■ **Description of the task**:
Return the material below as a JSON list of strings, one string per line, with blank lines dropped and the pictures left out.

■ **Records shown**:
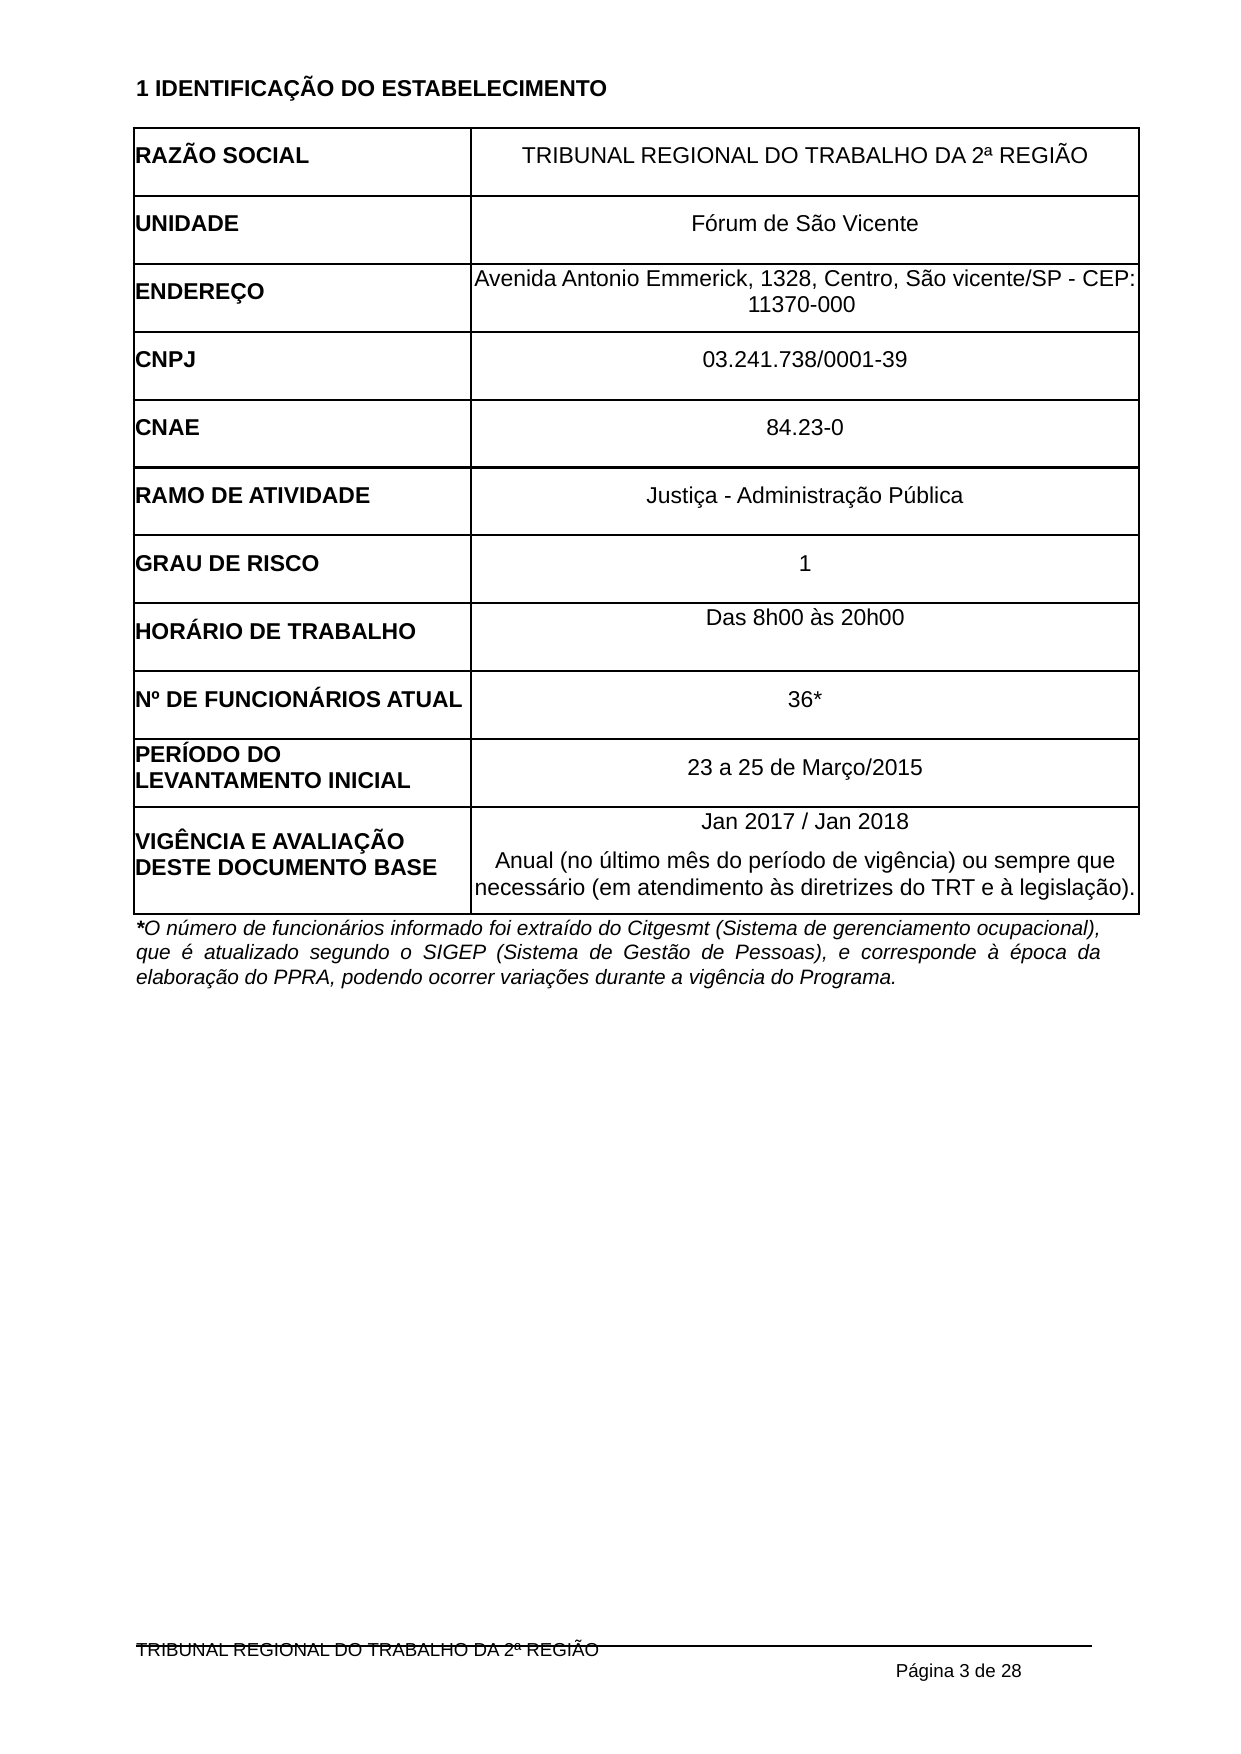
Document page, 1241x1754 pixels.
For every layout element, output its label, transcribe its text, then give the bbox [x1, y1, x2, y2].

table_cell 23 a 25 de Março/2015 [472, 740, 1138, 806]
table_cell Jan 2017 / Jan 2018 Anual (no último mês do período de vigência) ou sempre que necessário (em atendimento às diretrizes do TRT e à legislação). [472, 808, 1138, 912]
table_cell Justiça - Administração Pública [472, 469, 1138, 534]
table_header TRIBUNAL REGIONAL DO TRABALHO DA 2ª REGIÃO [472, 129, 1138, 195]
table_cell HORÁRIO DE TRABALHO [135, 604, 470, 670]
table_cell Nº DE FUNCIONÁRIOS ATUAL [135, 672, 470, 738]
table_cell RAMO DE ATIVIDADE [135, 469, 470, 534]
table_cell UNIDADE [135, 197, 470, 263]
text 1 IDENTIFICAÇÃO DO ESTABELECIMENTO [136, 75, 1104, 101]
table_cell PERÍODO DO LEVANTAMENTO INICIAL [135, 740, 470, 806]
table_cell CNAE [135, 401, 470, 466]
text *O número de funcionários informado foi extraído do Citgesmt (Sistema de gerenciamento ocupacional), que é atualizado segundo o SIGEP (Sistema de Gestão de Pessoas), e corresponde à época da elaboração do PPRA, podendo ocorrer variações durante a vigência do Programa. [136, 915, 1104, 989]
table_cell Fórum de São Vicente [472, 197, 1138, 263]
table_cell CNPJ [135, 333, 470, 398]
table_cell 03.241.738/0001-39 [472, 333, 1138, 398]
table_cell Das 8h00 às 20h00 [472, 604, 1138, 670]
table_cell Avenida Antonio Emmerick, 1328, Centro, São vicente/SP - CEP: 11370-000 [472, 265, 1138, 331]
table_cell 1 [472, 536, 1138, 602]
table_cell 36* [472, 672, 1138, 738]
table_cell VIGÊNCIA E AVALIAÇÃO DESTE DOCUMENTO BASE [135, 808, 470, 912]
table_cell 84.23-0 [472, 401, 1138, 466]
table_header RAZÃO SOCIAL [135, 129, 470, 195]
table_cell ENDEREÇO [135, 265, 470, 331]
table_cell GRAU DE RISCO [135, 536, 470, 602]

■ **Complete answer**:
[
  "Document page, 1241x1754 pixels.",
  "For every layout element, output its label, transcribe its text, then give the bbox [x1, y1, x2, y2].",
  "table_cell 23 a 25 de Março/2015 [472, 740, 1138, 806]",
  "table_cell Jan 2017 / Jan 2018 Anual (no último mês do período de vigência) ou sempre que necessário (em atendimento às diretrizes do TRT e à legislação). [472, 808, 1138, 912]",
  "table_cell Justiça - Administração Pública [472, 469, 1138, 534]",
  "table_header TRIBUNAL REGIONAL DO TRABALHO DA 2ª REGIÃO [472, 129, 1138, 195]",
  "table_cell HORÁRIO DE TRABALHO [135, 604, 470, 670]",
  "table_cell Nº DE FUNCIONÁRIOS ATUAL [135, 672, 470, 738]",
  "table_cell RAMO DE ATIVIDADE [135, 469, 470, 534]",
  "table_cell UNIDADE [135, 197, 470, 263]",
  "text 1 IDENTIFICAÇÃO DO ESTABELECIMENTO [136, 75, 1104, 101]",
  "table_cell PERÍODO DO LEVANTAMENTO INICIAL [135, 740, 470, 806]",
  "table_cell CNAE [135, 401, 470, 466]",
  "text *O número de funcionários informado foi extraído do Citgesmt (Sistema de gerenciamento ocupacional), que é atualizado segundo o SIGEP (Sistema de Gestão de Pessoas), e corresponde à época da elaboração do PPRA, podendo ocorrer variações durante a vigência do Programa. [136, 915, 1104, 989]",
  "table_cell Fórum de São Vicente [472, 197, 1138, 263]",
  "table_cell CNPJ [135, 333, 470, 398]",
  "table_cell 03.241.738/0001-39 [472, 333, 1138, 398]",
  "table_cell Das 8h00 às 20h00 [472, 604, 1138, 670]",
  "table_cell Avenida Antonio Emmerick, 1328, Centro, São vicente/SP - CEP: 11370-000 [472, 265, 1138, 331]",
  "table_cell 1 [472, 536, 1138, 602]",
  "table_cell 36* [472, 672, 1138, 738]",
  "table_cell VIGÊNCIA E AVALIAÇÃO DESTE DOCUMENTO BASE [135, 808, 470, 912]",
  "table_cell 84.23-0 [472, 401, 1138, 466]",
  "table_header RAZÃO SOCIAL [135, 129, 470, 195]",
  "table_cell ENDEREÇO [135, 265, 470, 331]",
  "table_cell GRAU DE RISCO [135, 536, 470, 602]"
]